**Extrait du texte**
• • •

En attendant le vrai décollage de « l’Airbus de l’Energie », l’Europe continentale développe son réseau électrique et les différents Etats membres investissent dans le pilotage de la consommation électrique et l’interconnexion des réseaux. Les « smart grids », ces réseaux électriques intelligents qui marquent l’arrivée du numérique dans les réseaux électriques pour permettre l’optimisation entre production et consommation, sont cruciaux pour le succès de la transition énergétique.
Mais il manque encore à l’Europe une stratégie industrielle concertée sur ce secteur générateur d’emplois.
2015 : l’Europe avance-t-elle enfin sur les « smart grids » ?
Beaucoup, tel le professeur allemand d’ingénierie Benjamin Schäfer de l’institut Max Planck, appellent de leurs voeux un système de « smart grid » décentralisé. Ce réseau électrique intelligent, permettrait en effet non seulement d’envoyer sur le circuit des flux électriques mieux maîtrisés, mais aussi des informations permettant de mieux synchroniser production et consommation.
Parallèlement, différents pays européens tentent déjà de mettre en place des systèmes de pilotage de la consommation électrique.
En France, la dimension locale du réseau électrique n’a pas été écartée comme en témoignent les 100 millions d’euros consacrés à la consolidation du réseau dans le Grand Ouest par ERDF. Selon France 3 Finistère, cette opération créera l’équivalent de 120 emplois. Par ailleurs, au niveau national, un appel à projet a été lancé le 15 avril dernier par Ségolène Royal et Emmanuel Macron dans le cadre des 34 plans de la Nouvelle France Industrielle. La feuille de route de ce plan a été attribuée au Président du Directoire de RTE, Dominique Maillard.
En Italie, l’électricien Enel a déployé 32 millions de boitiers sur toute la péninsule transalpine. Avec ces compteurs intelligents, d’importants gains sur la facture d’électricité des ménages sont escomptés.
En Belgique, le groupe ABB va consacrer plus de 35 millions d’euros à son réseau électrique afin d’intégrer davantage d’énergies renouvelables.

• • •

(Listes de régions annotées)
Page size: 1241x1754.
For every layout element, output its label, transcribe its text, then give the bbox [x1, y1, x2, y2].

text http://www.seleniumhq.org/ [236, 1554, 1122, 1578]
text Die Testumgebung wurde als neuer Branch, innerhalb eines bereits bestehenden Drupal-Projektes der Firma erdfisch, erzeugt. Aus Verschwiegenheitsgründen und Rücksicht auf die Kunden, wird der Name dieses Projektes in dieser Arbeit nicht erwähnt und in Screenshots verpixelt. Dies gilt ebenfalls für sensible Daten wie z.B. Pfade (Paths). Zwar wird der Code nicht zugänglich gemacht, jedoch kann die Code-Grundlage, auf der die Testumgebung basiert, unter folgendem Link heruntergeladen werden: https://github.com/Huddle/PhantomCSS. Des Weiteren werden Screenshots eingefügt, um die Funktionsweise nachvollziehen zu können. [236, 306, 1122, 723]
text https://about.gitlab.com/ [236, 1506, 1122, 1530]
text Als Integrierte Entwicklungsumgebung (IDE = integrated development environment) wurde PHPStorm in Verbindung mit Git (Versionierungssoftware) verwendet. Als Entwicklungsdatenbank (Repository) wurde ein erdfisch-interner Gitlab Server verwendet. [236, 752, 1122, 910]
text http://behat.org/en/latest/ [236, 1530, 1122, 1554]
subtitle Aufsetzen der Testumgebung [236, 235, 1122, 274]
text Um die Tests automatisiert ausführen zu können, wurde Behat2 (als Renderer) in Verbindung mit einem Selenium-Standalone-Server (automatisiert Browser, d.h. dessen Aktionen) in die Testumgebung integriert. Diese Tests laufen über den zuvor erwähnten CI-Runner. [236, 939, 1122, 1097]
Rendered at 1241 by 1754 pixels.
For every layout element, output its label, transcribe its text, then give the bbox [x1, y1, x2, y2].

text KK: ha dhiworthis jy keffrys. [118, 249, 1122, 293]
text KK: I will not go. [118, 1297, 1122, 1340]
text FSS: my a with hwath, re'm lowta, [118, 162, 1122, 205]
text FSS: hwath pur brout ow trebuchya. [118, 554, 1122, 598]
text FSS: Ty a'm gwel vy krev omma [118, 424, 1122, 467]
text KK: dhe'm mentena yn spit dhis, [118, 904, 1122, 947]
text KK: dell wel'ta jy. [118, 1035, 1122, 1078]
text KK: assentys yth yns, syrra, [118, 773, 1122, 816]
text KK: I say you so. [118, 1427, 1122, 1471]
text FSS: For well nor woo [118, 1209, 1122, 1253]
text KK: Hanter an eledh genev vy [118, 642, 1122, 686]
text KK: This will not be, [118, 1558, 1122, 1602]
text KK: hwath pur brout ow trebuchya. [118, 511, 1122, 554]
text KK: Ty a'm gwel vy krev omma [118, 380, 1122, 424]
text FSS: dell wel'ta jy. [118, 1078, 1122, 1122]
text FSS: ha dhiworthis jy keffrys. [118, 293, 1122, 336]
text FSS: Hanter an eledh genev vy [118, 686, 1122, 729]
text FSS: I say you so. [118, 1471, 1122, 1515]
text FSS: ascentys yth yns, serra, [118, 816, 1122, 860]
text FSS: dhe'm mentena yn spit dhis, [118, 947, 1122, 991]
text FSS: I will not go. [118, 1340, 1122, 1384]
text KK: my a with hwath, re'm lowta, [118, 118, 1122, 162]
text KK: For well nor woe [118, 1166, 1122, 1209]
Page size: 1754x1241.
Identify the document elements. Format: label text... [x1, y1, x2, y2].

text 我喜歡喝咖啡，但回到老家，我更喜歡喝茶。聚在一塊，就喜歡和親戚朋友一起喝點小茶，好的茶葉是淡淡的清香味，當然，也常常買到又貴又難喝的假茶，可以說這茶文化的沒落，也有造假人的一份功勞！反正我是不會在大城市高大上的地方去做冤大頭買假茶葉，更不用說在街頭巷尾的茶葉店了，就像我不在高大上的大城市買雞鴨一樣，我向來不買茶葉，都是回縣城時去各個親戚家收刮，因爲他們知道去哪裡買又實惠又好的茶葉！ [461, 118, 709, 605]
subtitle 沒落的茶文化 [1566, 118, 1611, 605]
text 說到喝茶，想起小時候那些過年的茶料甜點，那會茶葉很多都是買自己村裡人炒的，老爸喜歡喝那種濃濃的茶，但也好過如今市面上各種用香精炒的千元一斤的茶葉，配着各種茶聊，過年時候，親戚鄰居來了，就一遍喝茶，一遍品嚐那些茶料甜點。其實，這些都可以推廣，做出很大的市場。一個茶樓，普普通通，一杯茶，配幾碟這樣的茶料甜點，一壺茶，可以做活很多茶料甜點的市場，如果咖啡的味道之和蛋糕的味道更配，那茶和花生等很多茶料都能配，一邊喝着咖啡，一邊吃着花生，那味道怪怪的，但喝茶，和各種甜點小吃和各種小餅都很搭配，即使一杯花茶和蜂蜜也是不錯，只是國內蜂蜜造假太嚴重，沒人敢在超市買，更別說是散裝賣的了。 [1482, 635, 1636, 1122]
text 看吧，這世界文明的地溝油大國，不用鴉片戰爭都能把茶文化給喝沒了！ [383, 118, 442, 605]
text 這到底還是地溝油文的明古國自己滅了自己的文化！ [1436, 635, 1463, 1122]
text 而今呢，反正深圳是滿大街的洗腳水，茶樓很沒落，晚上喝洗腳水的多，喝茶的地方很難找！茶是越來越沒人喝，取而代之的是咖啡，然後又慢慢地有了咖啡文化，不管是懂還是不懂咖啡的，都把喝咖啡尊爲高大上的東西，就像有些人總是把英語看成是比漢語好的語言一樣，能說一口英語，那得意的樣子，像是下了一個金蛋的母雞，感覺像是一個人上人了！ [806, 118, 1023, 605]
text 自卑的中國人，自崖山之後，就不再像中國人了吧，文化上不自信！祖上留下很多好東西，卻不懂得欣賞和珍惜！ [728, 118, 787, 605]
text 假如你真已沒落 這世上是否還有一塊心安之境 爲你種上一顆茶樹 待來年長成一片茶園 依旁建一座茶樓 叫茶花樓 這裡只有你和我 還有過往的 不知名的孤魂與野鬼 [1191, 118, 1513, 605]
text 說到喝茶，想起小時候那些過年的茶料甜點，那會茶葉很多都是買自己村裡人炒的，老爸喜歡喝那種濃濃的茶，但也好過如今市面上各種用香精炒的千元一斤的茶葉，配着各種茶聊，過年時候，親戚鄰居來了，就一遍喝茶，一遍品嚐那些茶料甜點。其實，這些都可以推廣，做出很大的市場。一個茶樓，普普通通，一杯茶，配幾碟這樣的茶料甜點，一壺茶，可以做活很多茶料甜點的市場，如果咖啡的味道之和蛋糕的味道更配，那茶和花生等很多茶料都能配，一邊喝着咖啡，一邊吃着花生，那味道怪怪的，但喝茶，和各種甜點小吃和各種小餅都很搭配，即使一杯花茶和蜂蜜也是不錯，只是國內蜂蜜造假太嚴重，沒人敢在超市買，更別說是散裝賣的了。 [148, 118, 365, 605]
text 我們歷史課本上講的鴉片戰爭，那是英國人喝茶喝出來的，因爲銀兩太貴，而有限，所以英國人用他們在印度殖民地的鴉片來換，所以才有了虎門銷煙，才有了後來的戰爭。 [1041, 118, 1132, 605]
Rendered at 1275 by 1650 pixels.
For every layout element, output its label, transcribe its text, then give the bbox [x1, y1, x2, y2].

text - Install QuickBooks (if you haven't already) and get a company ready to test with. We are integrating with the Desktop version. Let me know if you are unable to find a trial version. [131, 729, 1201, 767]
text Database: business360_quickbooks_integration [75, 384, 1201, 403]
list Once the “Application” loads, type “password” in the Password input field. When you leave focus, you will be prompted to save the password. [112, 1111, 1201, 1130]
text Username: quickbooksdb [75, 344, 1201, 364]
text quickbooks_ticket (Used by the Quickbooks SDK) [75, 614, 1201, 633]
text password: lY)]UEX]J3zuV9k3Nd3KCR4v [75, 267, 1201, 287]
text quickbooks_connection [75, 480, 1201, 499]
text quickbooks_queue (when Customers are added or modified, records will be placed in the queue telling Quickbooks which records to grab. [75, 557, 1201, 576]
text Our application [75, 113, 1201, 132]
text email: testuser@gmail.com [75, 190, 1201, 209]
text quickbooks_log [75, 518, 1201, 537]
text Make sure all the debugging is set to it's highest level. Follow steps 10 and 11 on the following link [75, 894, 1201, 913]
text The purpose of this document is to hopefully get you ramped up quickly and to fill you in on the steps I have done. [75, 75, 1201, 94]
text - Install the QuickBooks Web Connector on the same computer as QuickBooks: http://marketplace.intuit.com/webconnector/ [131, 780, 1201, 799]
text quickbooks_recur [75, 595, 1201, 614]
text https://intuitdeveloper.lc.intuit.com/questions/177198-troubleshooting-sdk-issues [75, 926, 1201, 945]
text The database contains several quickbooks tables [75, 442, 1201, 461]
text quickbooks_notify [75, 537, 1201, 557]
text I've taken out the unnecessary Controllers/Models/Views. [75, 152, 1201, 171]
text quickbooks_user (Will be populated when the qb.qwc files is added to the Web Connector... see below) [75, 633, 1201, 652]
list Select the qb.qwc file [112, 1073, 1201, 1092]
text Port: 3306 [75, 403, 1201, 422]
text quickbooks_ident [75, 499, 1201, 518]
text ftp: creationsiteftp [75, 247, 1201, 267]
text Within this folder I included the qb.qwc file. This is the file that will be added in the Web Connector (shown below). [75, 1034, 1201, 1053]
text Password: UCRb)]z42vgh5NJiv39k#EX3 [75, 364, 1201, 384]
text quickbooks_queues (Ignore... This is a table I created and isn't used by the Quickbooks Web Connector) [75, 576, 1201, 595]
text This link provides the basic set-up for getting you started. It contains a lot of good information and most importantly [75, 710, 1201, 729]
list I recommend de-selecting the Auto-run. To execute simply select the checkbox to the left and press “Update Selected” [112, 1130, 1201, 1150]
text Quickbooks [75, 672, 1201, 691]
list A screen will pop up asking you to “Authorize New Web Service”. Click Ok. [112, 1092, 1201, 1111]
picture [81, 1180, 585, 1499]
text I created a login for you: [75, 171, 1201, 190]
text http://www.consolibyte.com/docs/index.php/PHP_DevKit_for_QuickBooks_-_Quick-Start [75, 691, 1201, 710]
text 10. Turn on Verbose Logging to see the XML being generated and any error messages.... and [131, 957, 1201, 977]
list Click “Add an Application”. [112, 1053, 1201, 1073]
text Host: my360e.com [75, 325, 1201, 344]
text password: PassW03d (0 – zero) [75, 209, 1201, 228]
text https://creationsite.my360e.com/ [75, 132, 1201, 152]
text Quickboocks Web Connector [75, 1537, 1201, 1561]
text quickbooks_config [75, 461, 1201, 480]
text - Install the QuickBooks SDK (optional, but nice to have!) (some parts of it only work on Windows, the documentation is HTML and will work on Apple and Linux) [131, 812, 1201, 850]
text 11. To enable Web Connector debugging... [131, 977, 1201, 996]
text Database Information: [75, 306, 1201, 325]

• • •

**Consigne**
Recopiez le passage de l'article sur les réseaux électriques intelligents, de « En France, la » à « ménages sont escomptés. ».

**Solution du problème**
En France, la dimension locale du réseau électrique n’a pas été écartée comme en témoignent les 100 millions d’euros consacrés à la consolidation du réseau dans le Grand Ouest par ERDF. Selon France 3 Finistère, cette opération créera l’équivalent de 120 emplois. Par ailleurs, au niveau national, un appel à projet a été lancé le 15 avril dernier par Ségolène Royal et Emmanuel Macron dans le cadre des 34 plans de la Nouvelle France Industrielle. La feuille de route de ce plan a été attribuée au Président du Directoire de RTE, Dominique Maillard.
En Italie, l’électricien Enel a déployé 32 millions de boitiers sur toute la péninsule transalpine. Avec ces compteurs intelligents, d’importants gains sur la facture d’électricité des ménages sont escomptés.